Among the works are a road leading to Saudi Arabia via the city of Ibri.

This will journey through oilfields before reaching the Empty Quarter, the world’s largest uninterrupted sand mass, where the border with Saudi Arabia is located.

Improvements are also planned to make a 52km road between Hafeet and Wadi Saa into a dual carriageway and to build a 45km bypass road next to Ibri, for which a design tender has been awarded to a consultant.

“The opening of the road connecting the Sultanate to Saudi Arabia will contribute to the enhancement of social ties and economic activities between the two countries,” the report text reads, according to Times of Oman.

“It will also facilitate the flow of commercial and investment activities between the two countries and strengthen the sultanate’s position as a regional trading centre.”

The implementation unit said it was working with stakeholders to speed up the opening, although no specific date has been given.

The current road journey from Oman to Saudi Arabia via the UAE takes 16 to 18 hours.

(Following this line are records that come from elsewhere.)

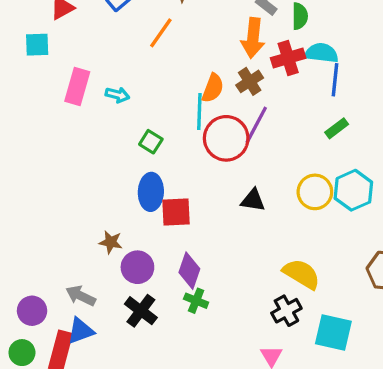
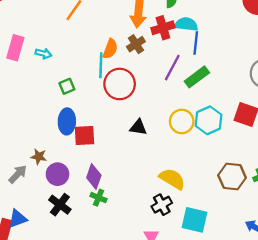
purple line: (256, 125) -> (172, 68), moved
green rectangle: (337, 128) -> (197, 77), size x1.5
green square: (151, 142) -> (67, 86), turned 35
gray arrow: (81, 296) -> (18, 174), moved, turned 108

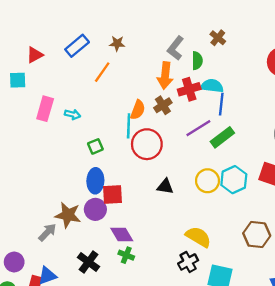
purple line: (172, 68) -> (198, 128), turned 30
brown star: (39, 157) -> (68, 215), size x1.6
purple circle: (57, 174) -> (95, 209), moved
purple diamond: (94, 177) -> (122, 235), turned -50

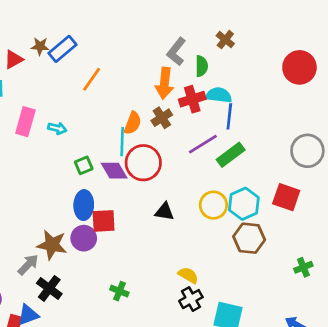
brown star: (117, 43) -> (40, 46), moved
purple diamond: (122, 235) -> (114, 171), moved
brown hexagon: (257, 235) -> (249, 238), moved
yellow semicircle: (198, 237) -> (188, 275), moved, size x0.7
black cross: (89, 262) -> (49, 288), moved

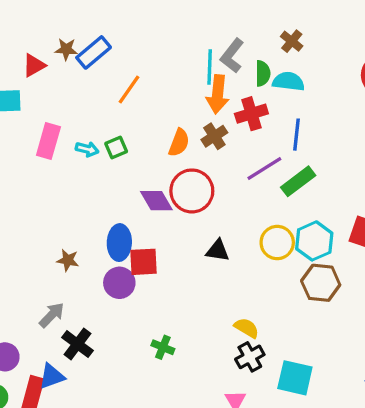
cyan semicircle: (219, 95) -> (288, 81), moved
cyan line: (122, 142) -> (210, 67), moved
green square: (84, 165) -> (116, 147), moved
brown star: (52, 245) -> (68, 260), moved, size x0.6

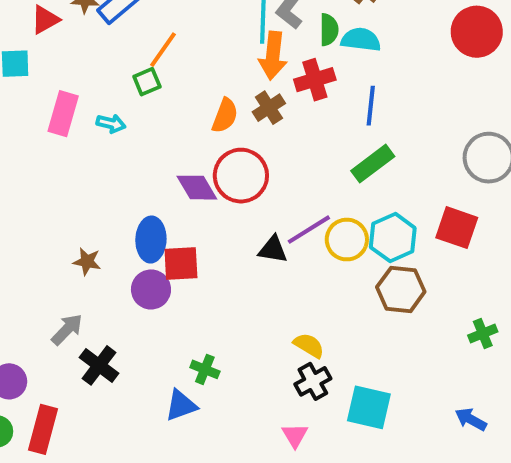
green square: (116, 147) -> (147, 82), moved
purple line: (264, 168) -> (309, 230), moved
blue triangle: (52, 376) -> (181, 405), moved

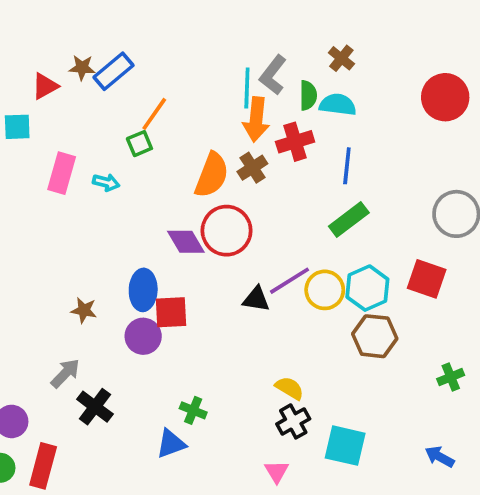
orange semicircle: (225, 116) -> (212, 175), size x1.4

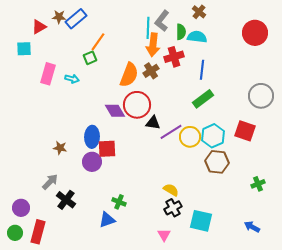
black triangle: (256, 299) -> (153, 123), moved

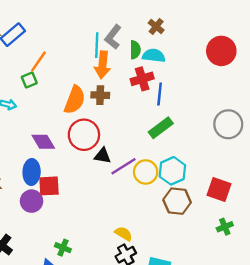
red cross: (174, 57) -> (142, 79), moved
brown cross: (151, 71) -> (100, 95), turned 35
purple diamond: (115, 111) -> (43, 142), moved
red square: (245, 131) -> (219, 189), moved

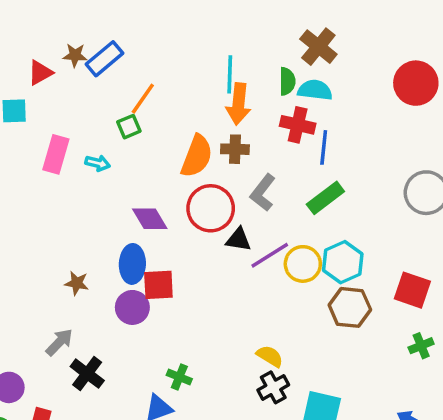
brown cross: (156, 26) -> (318, 47), size x1.5
gray L-shape: (113, 37) -> (263, 193), moved
red cross: (142, 79) -> (298, 125), turned 30

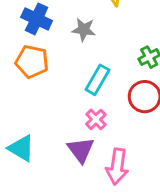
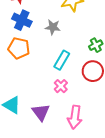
purple triangle: (81, 150) -> (41, 112), moved

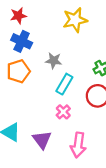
gray star: (53, 27) -> (54, 61), moved
orange pentagon: (19, 48) -> (18, 71), turned -30

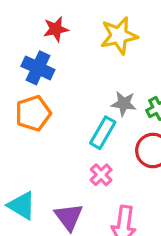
red star: (18, 16) -> (56, 29), moved
gray star: (54, 61) -> (124, 104), moved

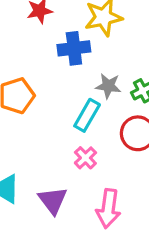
blue cross: (38, 68) -> (74, 48), moved, turned -32

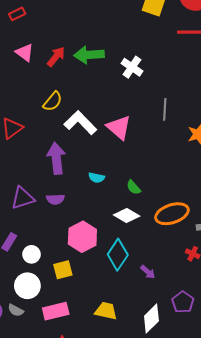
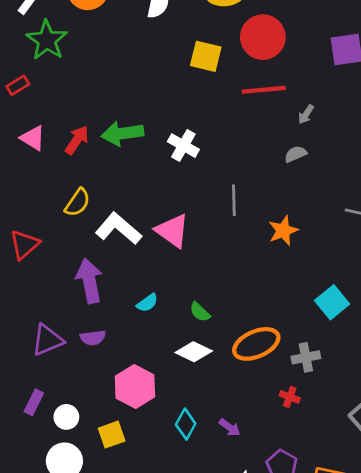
cyan semicircle: (96, 178) -> (147, 303), turned -42
cyan diamond: (118, 255) -> (186, 424), moved, size x0.7

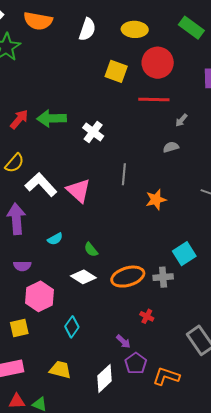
purple semicircle: (93, 338) -> (22, 266), moved
gray cross: (306, 357) -> (163, 277), moved
purple arrow: (230, 427) -> (123, 342), moved

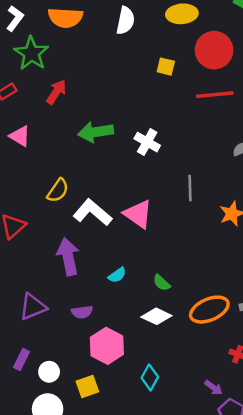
yellow square: (116, 71) -> (166, 67), size x0.7
red arrow: (19, 119) -> (56, 92), moved

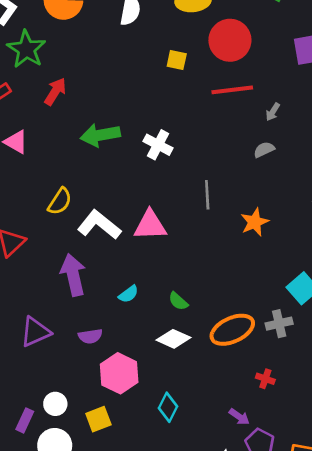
pink triangle: (138, 214) -> (150, 225), turned -36
purple rectangle: (22, 360) -> (25, 420), moved

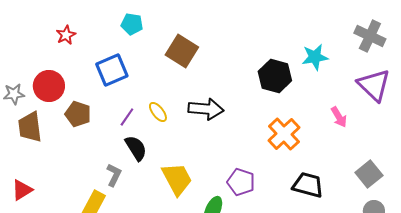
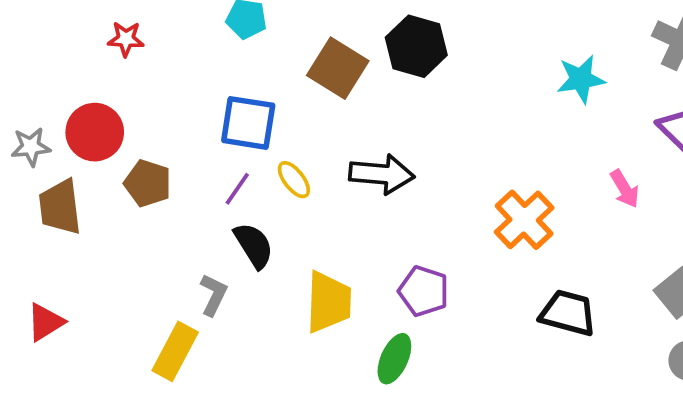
red star: (66, 35) -> (126, 39), turned 30
blue square: (112, 70) -> (248, 123), moved, turned 32
black hexagon: (275, 76) -> (416, 46), moved
yellow trapezoid: (177, 179) -> (329, 302), turned 30
purple pentagon: (241, 182) -> (424, 291), moved

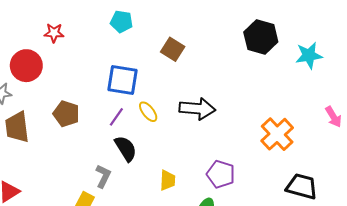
black hexagon: (416, 46) -> (261, 37), moved
brown square: (338, 68) -> (173, 49), size x0.7
red circle: (95, 132) -> (26, 66), moved
yellow trapezoid: (329, 302) -> (168, 180), size x0.6

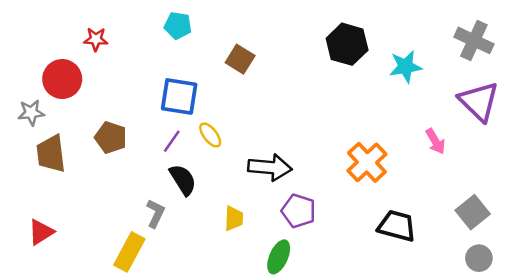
black arrow: (197, 109) -> (270, 167), moved

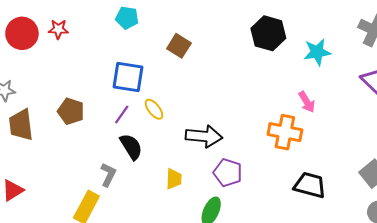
red circle: (62, 79) -> (22, 33), moved
pink arrow: (435, 141) -> (307, 102), moved
orange cross: (367, 162) -> (285, 132), turned -36

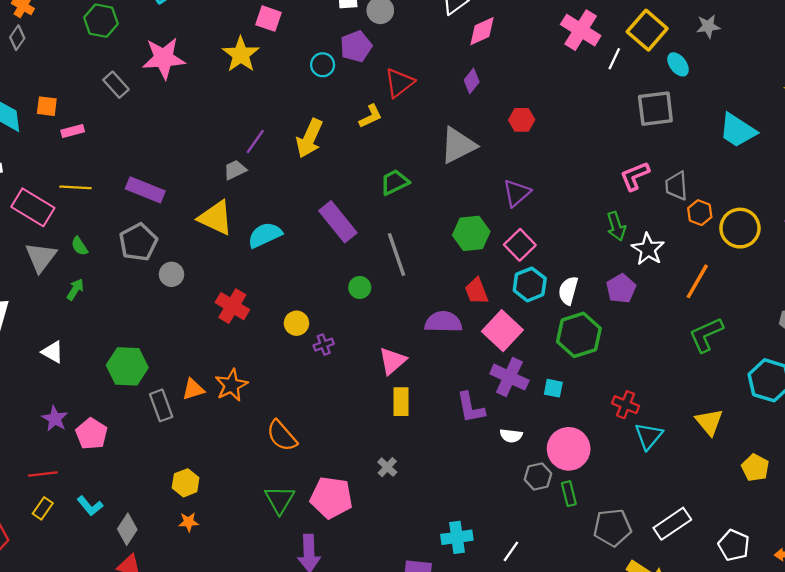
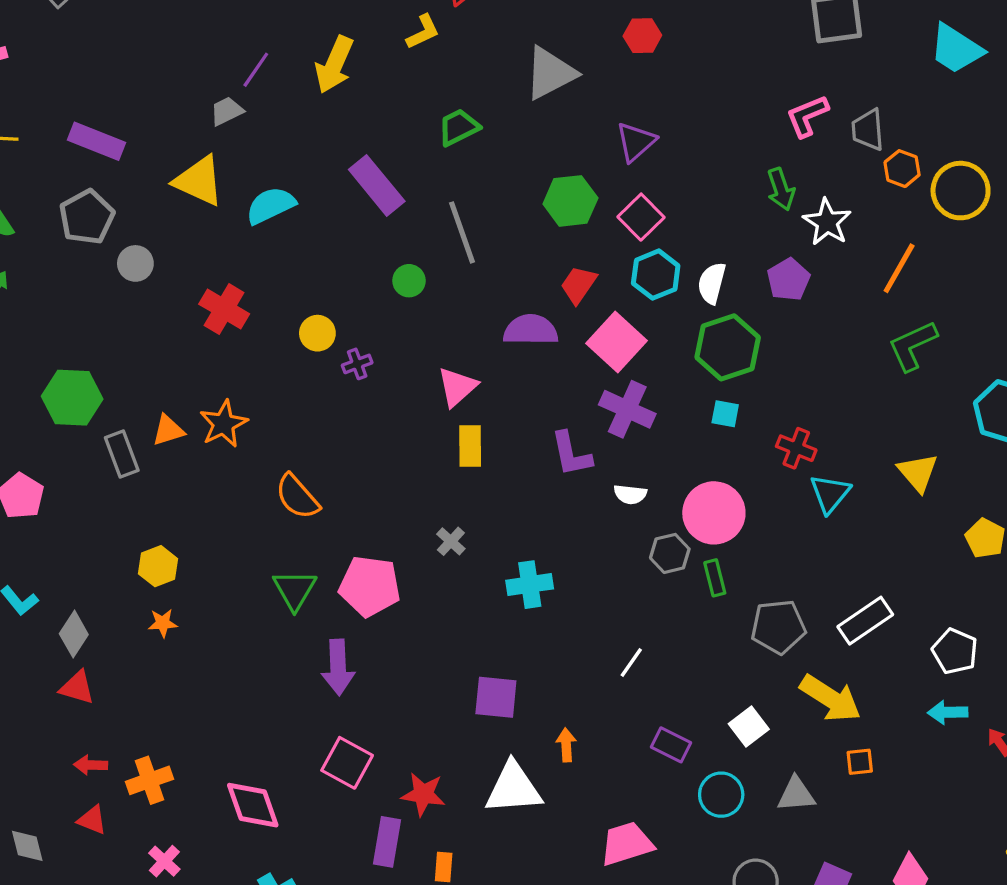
red trapezoid: (476, 291) -> (578, 285), turned 56
cyan square: (553, 388) -> (725, 414), moved
cyan cross: (457, 537) -> (530, 585), moved

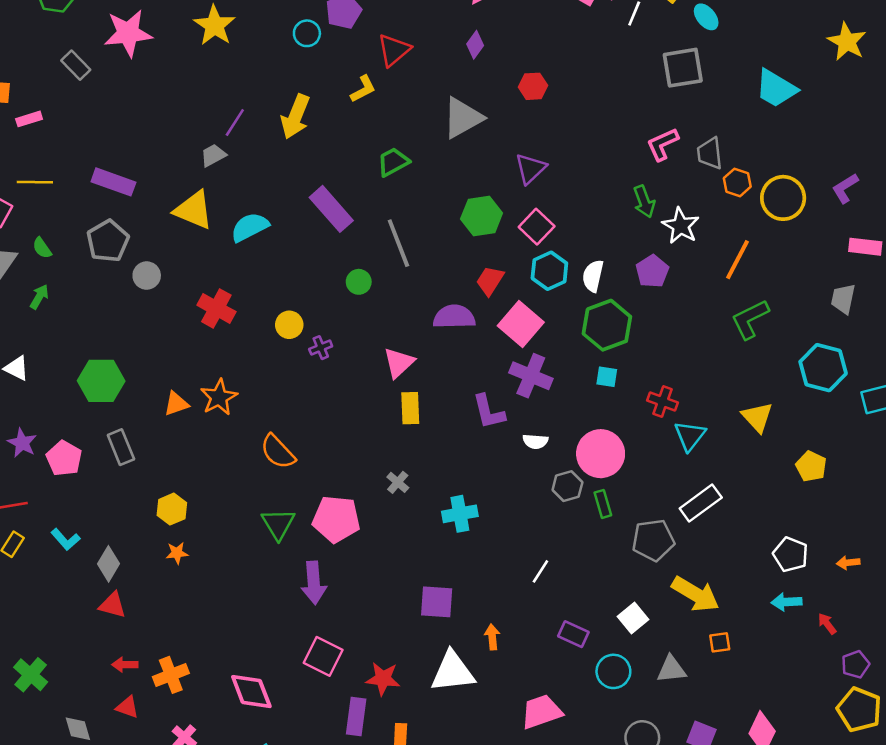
gray rectangle: (122, 454) -> (121, 447), moved
white rectangle: (865, 621) -> (701, 503), moved

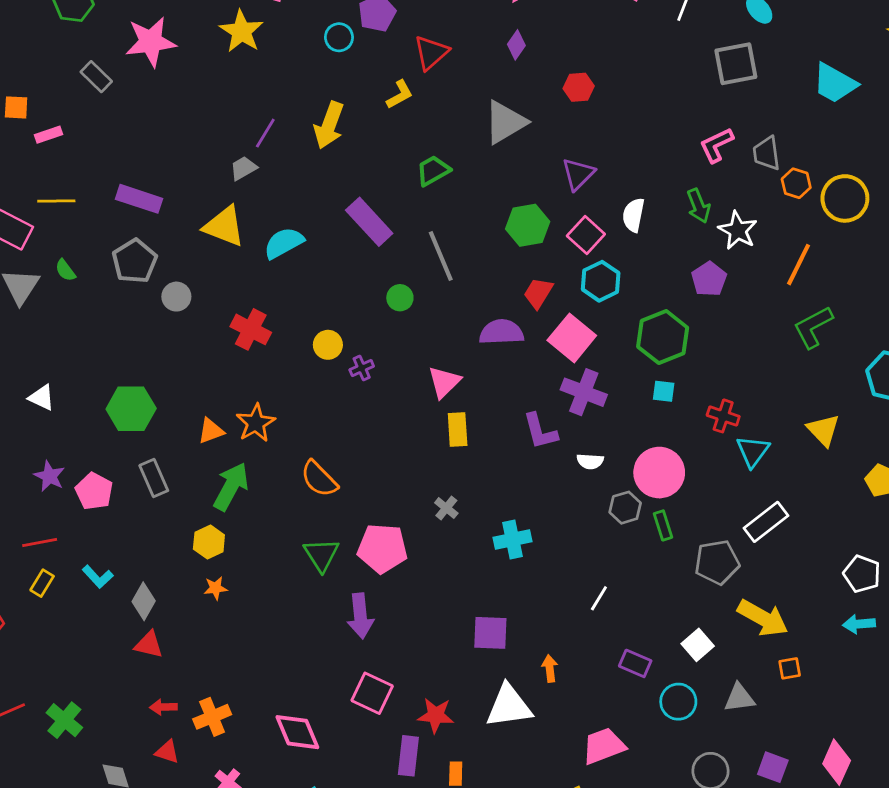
white semicircle: (593, 276) -> (633, 215), moved
green arrow: (39, 297) -> (231, 487), moved, size x1.8

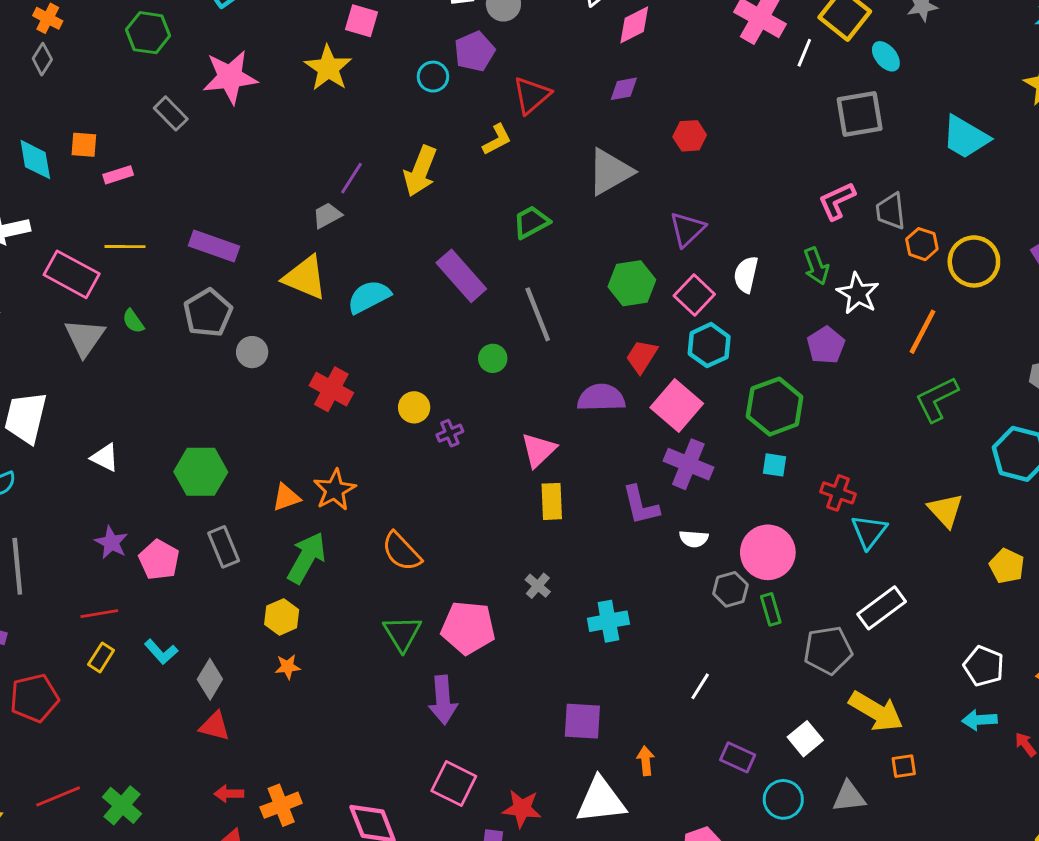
purple diamond: (516, 45) -> (624, 89), turned 44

Oman had been planning to implement a rail connection to Saudi Arabia via the UAE as part of a long-proposed Gulf Cooperation Council rail network.

However, the sultanate put the plans on hold when UAE operator Etihad Rail suspended the tender process for the second phase of its network that would have connected with the Saudi and Oman borders in January 2016.

Read: GCC rail network pushed back to 2021

Oman’s Minister of transport and communications Mohammed Al-Futtaisi told the sultanate’s Shoura Council in February that the GCC network was “proceeding at a slow pace” and the country’s commitment depended on the “readiness of the GCC countries”.

Read: UAE says GCC rail network to operate from 2021 despite regional rift

This prompted Oman Rail to turn its focus to internal projects like linking key ports and mines.